I loved the brooding, sullen Squall Leonhart back when I was a teenager playing the game, but now I would think of that archetype as an insufferable little brat. This is because the game makers know who they need to target: teenagers/kids. Squaresoft (now Square Enix) wasn't sitting around a table, thinking about how they could market their games to 40 year old fathers of 2, who come home fresh from their shitty 9-5 jobs with enough time and energy to play the next great RPGs, maybe because it helps them avoid thinking about their bills, growing debt, or how they're staying in their marriages "for the kids." No, they were thinking of how they could sell digital crack to pre-teens and "young adults," to get them hooked and have them harass their parents for MOAR GAMES.

But you know, it's not all that bad. As we get older, we become a bit detached from youth culture. Music on the radio starts sounding odd. Music we grew up listening to starts appearing on the classic stations. This is life, and it's not the end of the world if you fall out of touch with popular culture.

belts.png

Ah, the neck belt.

So what if FFXIII's Snow gets on your nerves because he yells "Serah!" over and over again, like some star-crossed lover trope? It might not be my cup of tea, but I bet a lot of people can identify with him (seriously though, screw that guy). So what if, as you age, you grow increasingly skeptical of the number and type of belts worn by many characters in your favorite gaming series? No big deal. Neck belts, forearm belts, dresses made of belts: that's hip, now. That's what gets younger people going.

What is bad, though, is the way that certain RPGs are starting to run into DLC territory. This, more than anything above, is what can ruin RPGs for everyone, not just comparatively older folks like myself.

DLC: burn it. Burn it with fire.


DLC

You may have noticed DLC infecting FFXIII's offshoots, or in Mass Effect 3's endings. DLC is a plague on gaming. It effects not only RPGs, but the entire industry as a whole. In game transactions. Plot points behind a paywall. Hidden bosses. Entire endings. All of this waters down excellent games in a mad cash grab by increasingly greedy companies. Gone are the days of Working Designs.

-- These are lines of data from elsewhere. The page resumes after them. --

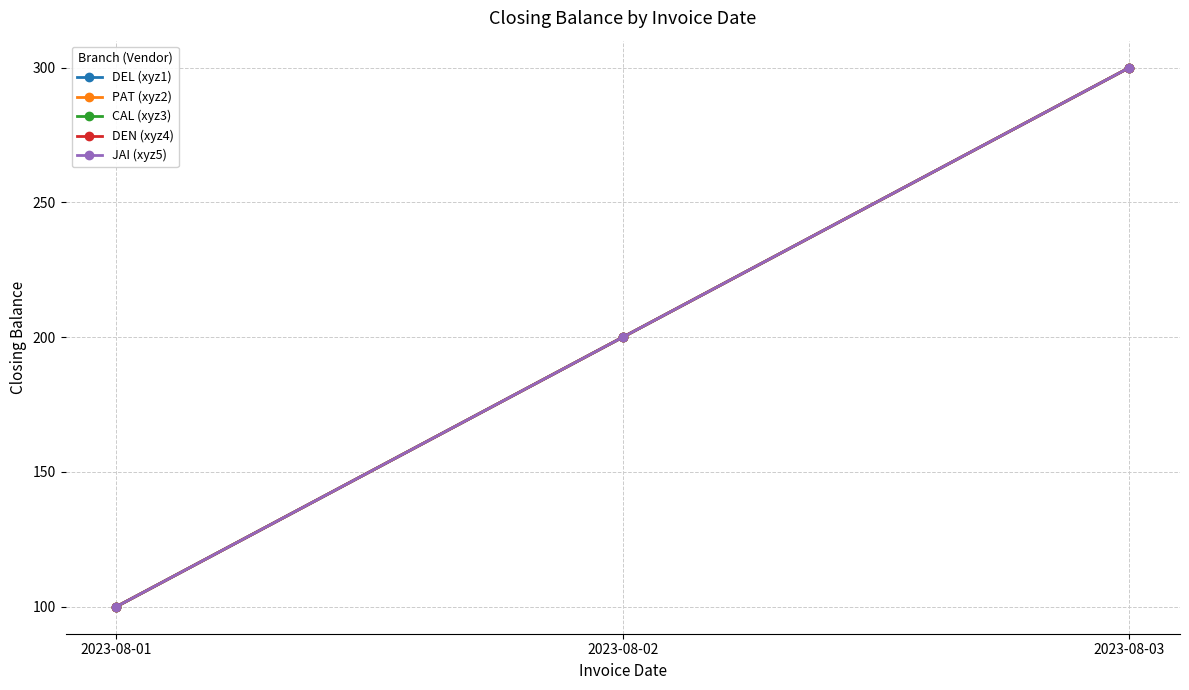

At how many categories does at least one series exceed 122?

2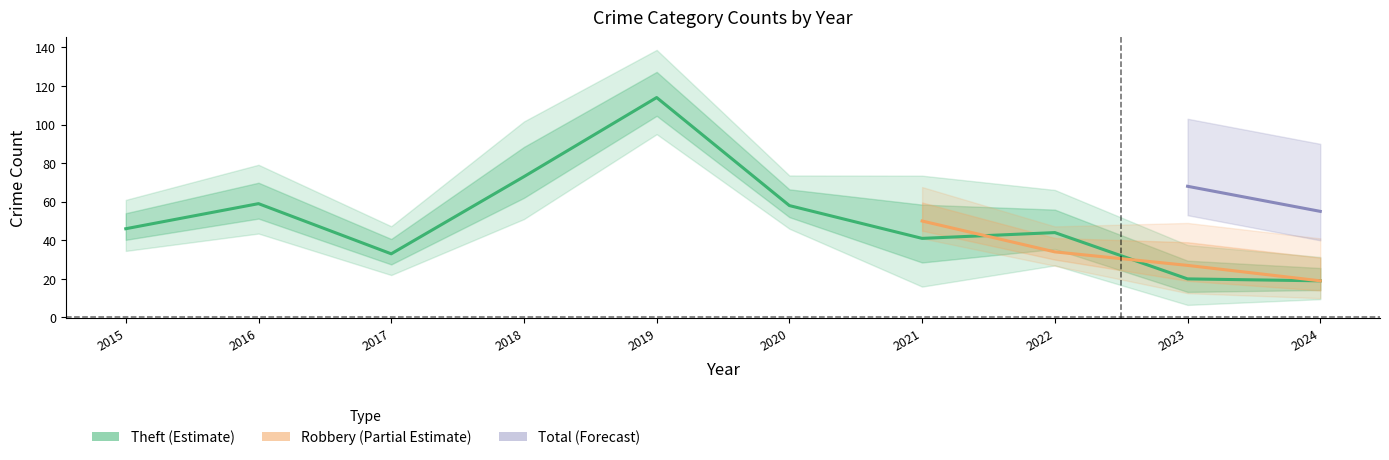

The Aggravated Battery series shows 2 at 2016. True or false?

False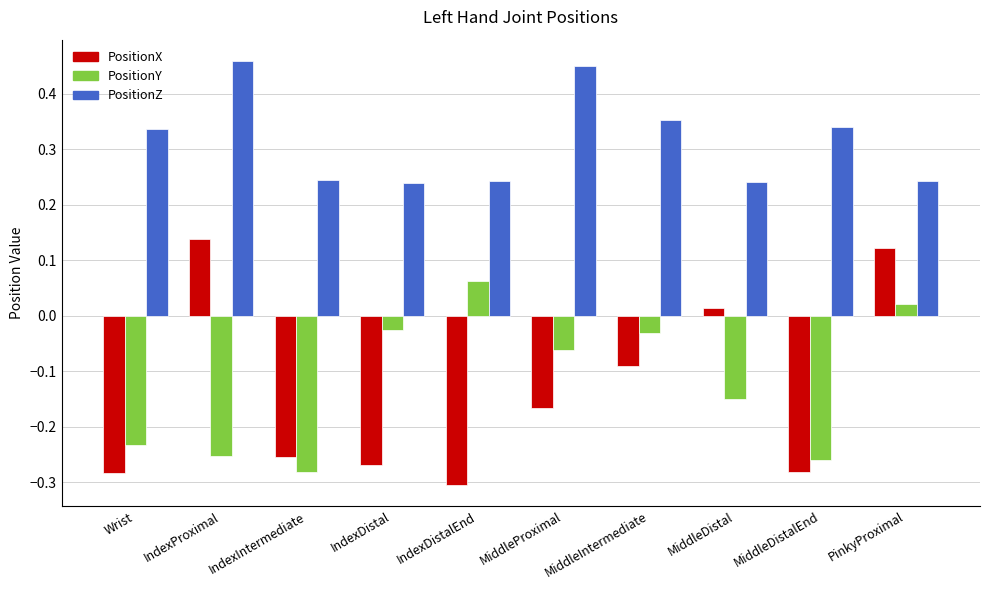

What are all the series names shown in the legend?

PositionX, PositionY, PositionZ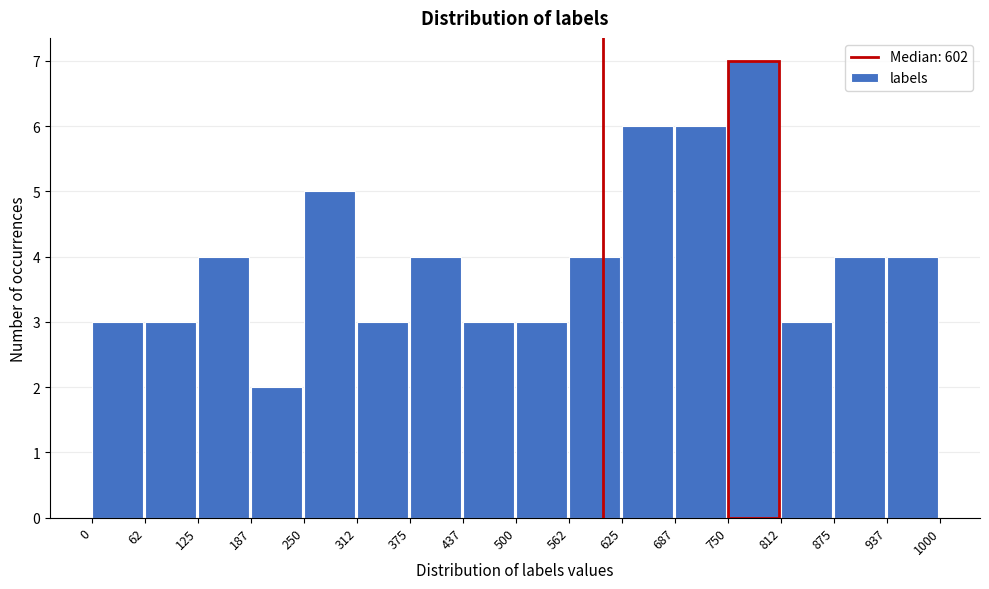

Reading left to right, list every bar in this chart as the range it spans on the x-axis followed by its height. The values are not printed on the chart, so give them approximately, as read against the axis.

0 to 62: 3
62 to 125: 3
125 to 187: 4
187 to 250: 2
250 to 312: 5
312 to 375: 3
375 to 437: 4
437 to 500: 3
500 to 562: 3
562 to 625: 4
625 to 687: 6
687 to 750: 6
750 to 812: 7
812 to 875: 3
875 to 937: 4
937 to 1000: 4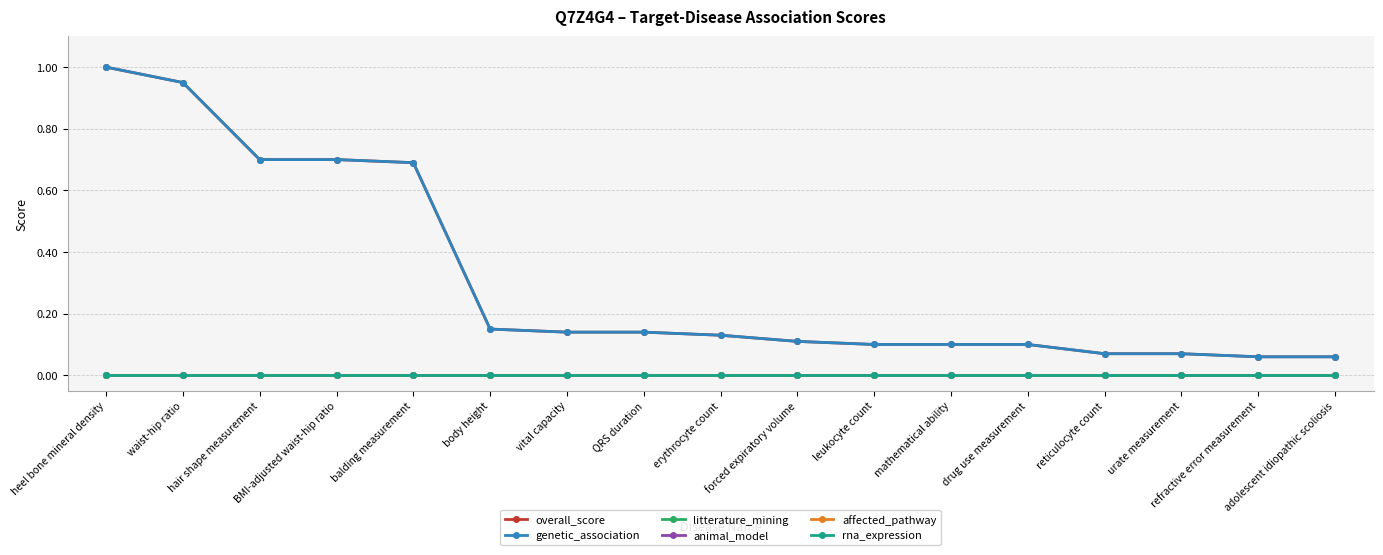

Is this an area chart (filled region under the line)?

No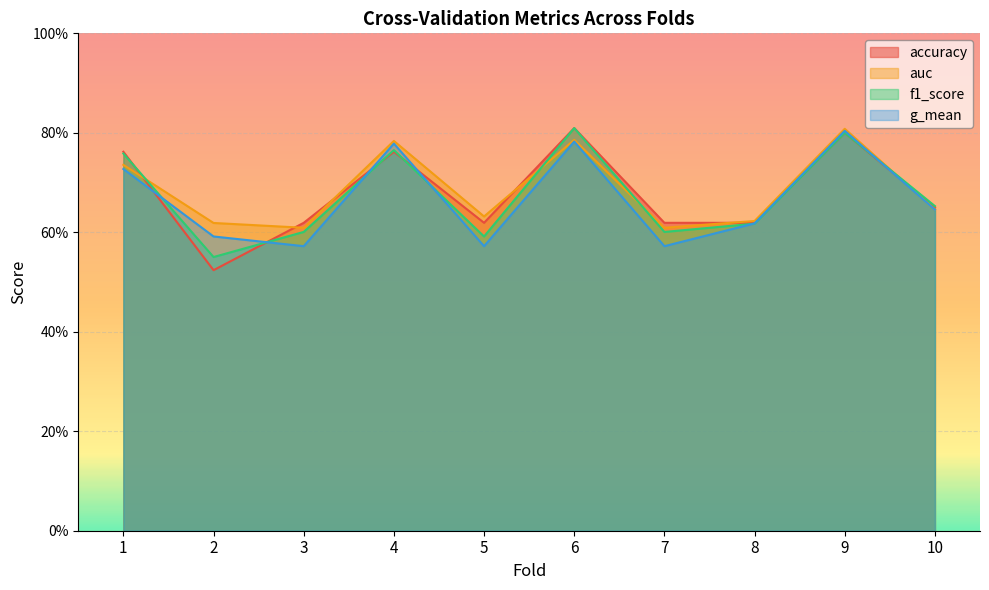

Reading right to left, what are all the values shown in this chart?

accuracy: 10=0.7	9=0.8	8=0.6	7=0.6	6=0.8	5=0.6	4=0.8	3=0.6	2=0.5	1=0.8
auc: 10=0.6	9=0.8	8=0.6	7=0.6	6=0.8	5=0.6	4=0.8	3=0.6	2=0.6	1=0.7
f1_score: 10=0.7	9=0.8	8=0.6	7=0.6	6=0.8	5=0.6	4=0.8	3=0.6	2=0.6	1=0.8
g_mean: 10=0.6	9=0.8	8=0.6	7=0.6	6=0.8	5=0.6	4=0.8	3=0.6	2=0.6	1=0.7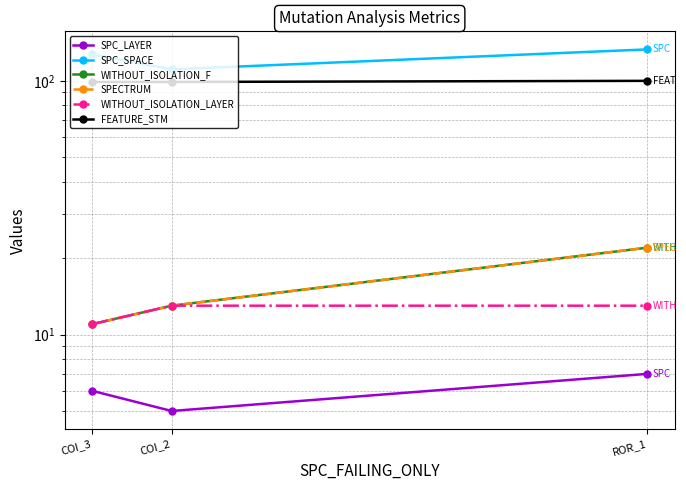

At which label does SPC_SPACE first exceed 127?

ROR_1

I want to play RPGs for the full story. If you sell me a game at full price without the full story, I'm going to be pissed off. This has started to happen a lot more, recently, and all RPG fans, young and old, need to stop supporting it so that it can die before it destroys the entire genre. There's nothing wrong with releasing sequels. There is something wrong with releasing short, episodic content that is part of a story that can and should be able to fit on one disk (or the equivalent digital download size). But mark my words: if DLC isn't stopped, our beloved genre will become a shadow of its former self.


Kenneth Resident Evil
Just like Kenneth.

If you're an RPG fan, even if the more modern games don't appeal to you, I urge you to fight for their future. Write to your gaming companies (or tweet them - whatever) whenever you see DLC taking over. Leave thoughtful reviews on Steam. Maybe develop a game yourself. Whatever you do, though, don't ignore the growing problem, or it will just get worse, and lead to the downfall of RPGs as we know them.